# Problem to work on
The listing below contains a span that opens with the line containing "line: (476, 201)" and closes with the line containing "line: (107, 2345)". Return that span exactly.

# Supplied data
-=-=-=-=-
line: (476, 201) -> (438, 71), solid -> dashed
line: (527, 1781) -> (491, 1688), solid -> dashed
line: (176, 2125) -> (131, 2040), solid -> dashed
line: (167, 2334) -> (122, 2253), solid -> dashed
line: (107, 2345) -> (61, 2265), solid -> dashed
-=-=-=-=-
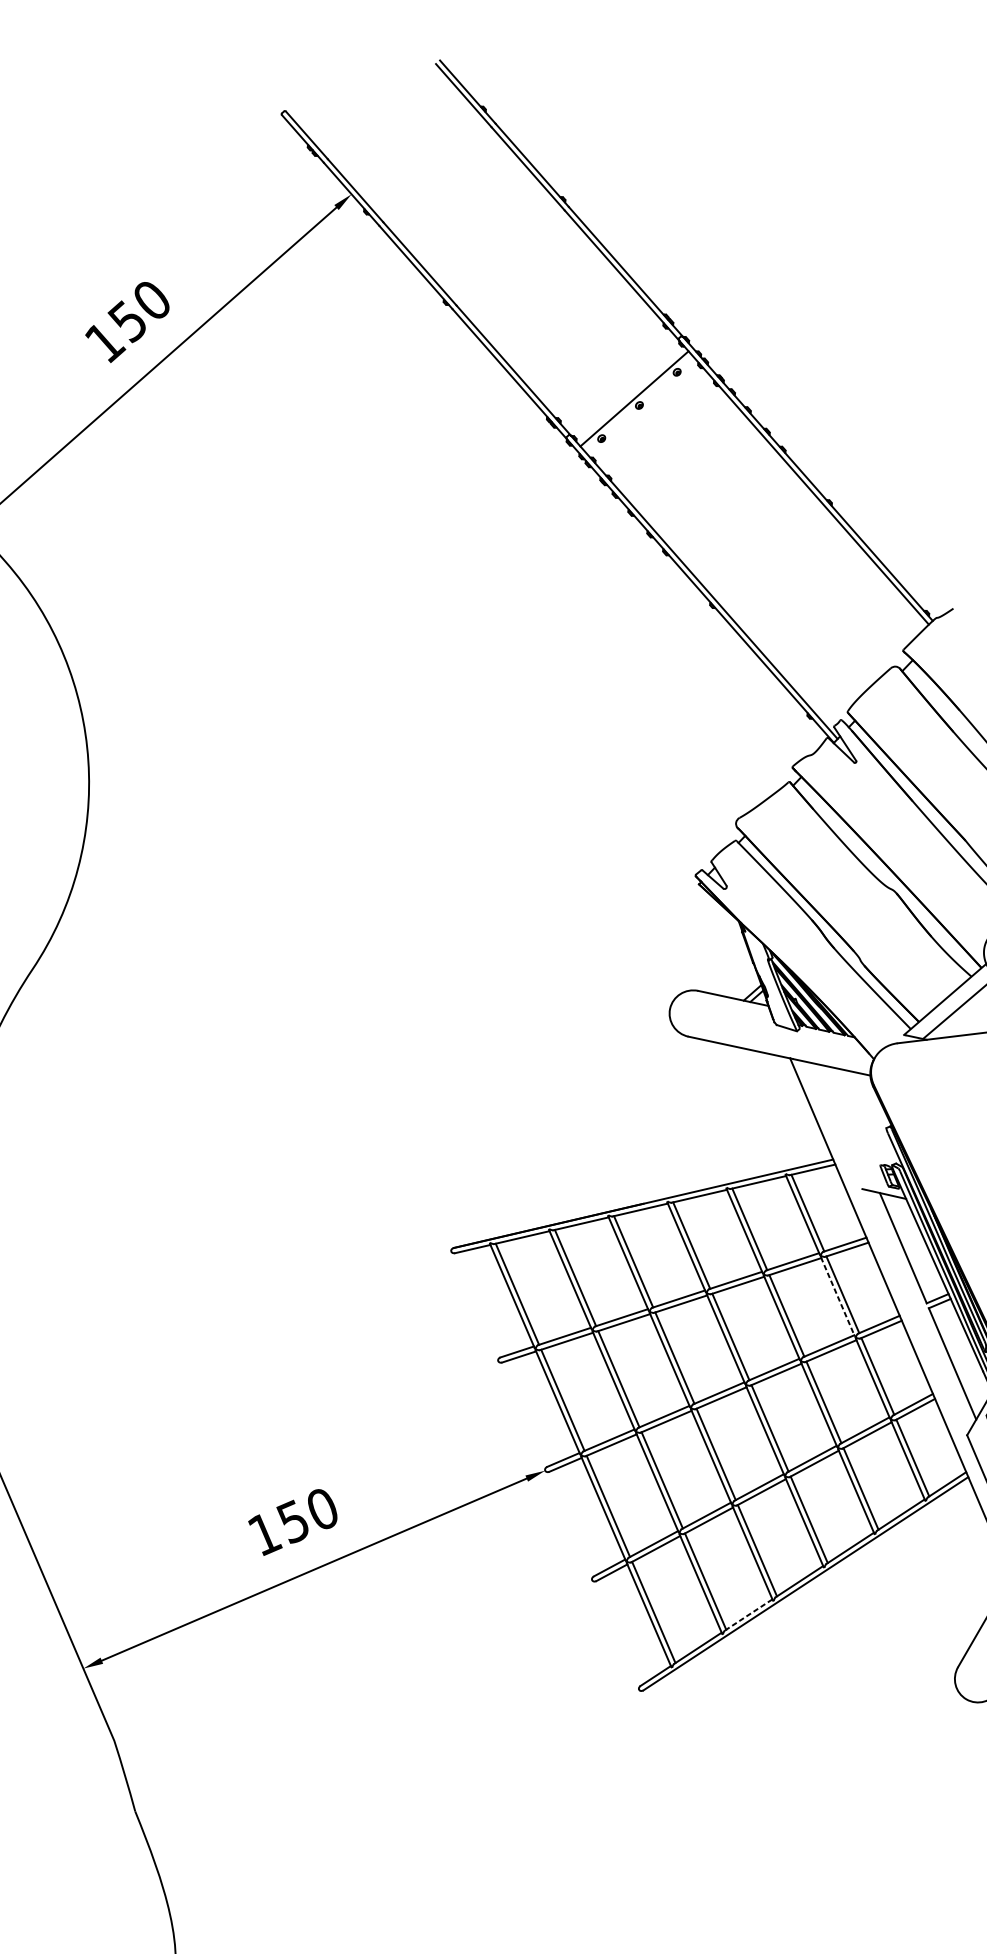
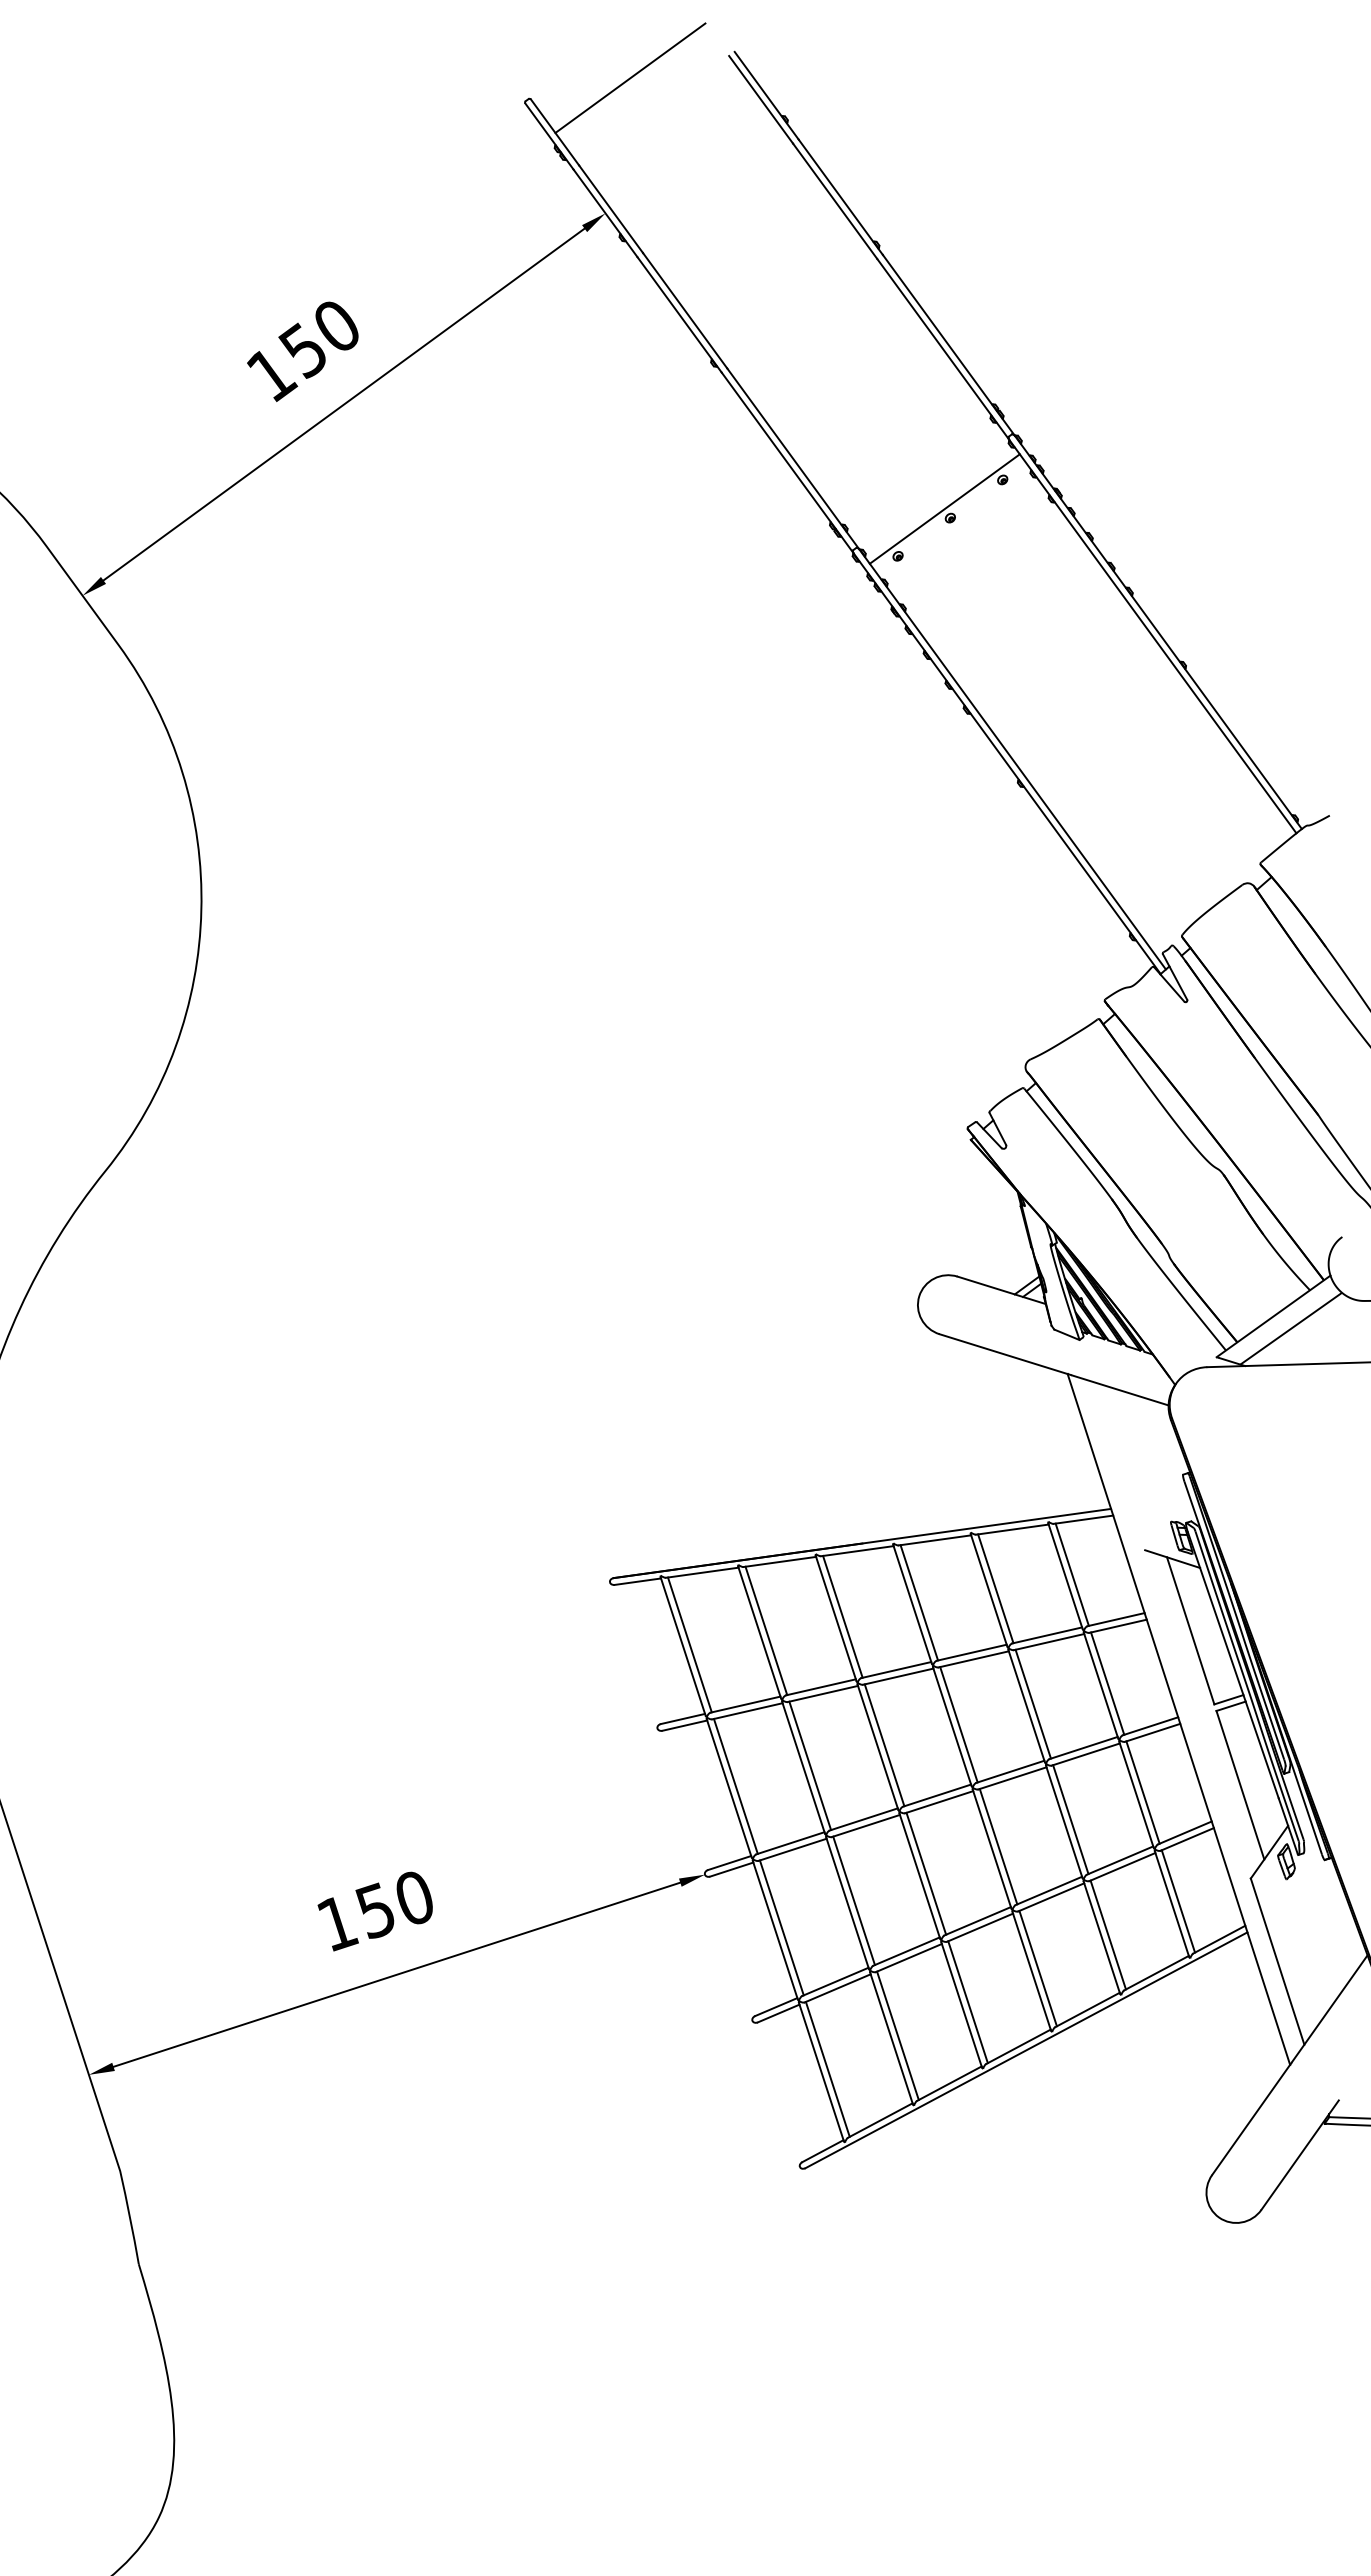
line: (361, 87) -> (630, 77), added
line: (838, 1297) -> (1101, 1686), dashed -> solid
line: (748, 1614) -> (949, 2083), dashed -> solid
-=-=-=-=-
# Task result
line: (476, 201) -> (438, 71), solid -> dashed
line: (527, 1781) -> (491, 1688), solid -> dashed
line: (176, 2125) -> (131, 2040), solid -> dashed
line: (167, 2334) -> (122, 2253), solid -> dashed
line: (107, 2345) -> (61, 2265), solid -> dashed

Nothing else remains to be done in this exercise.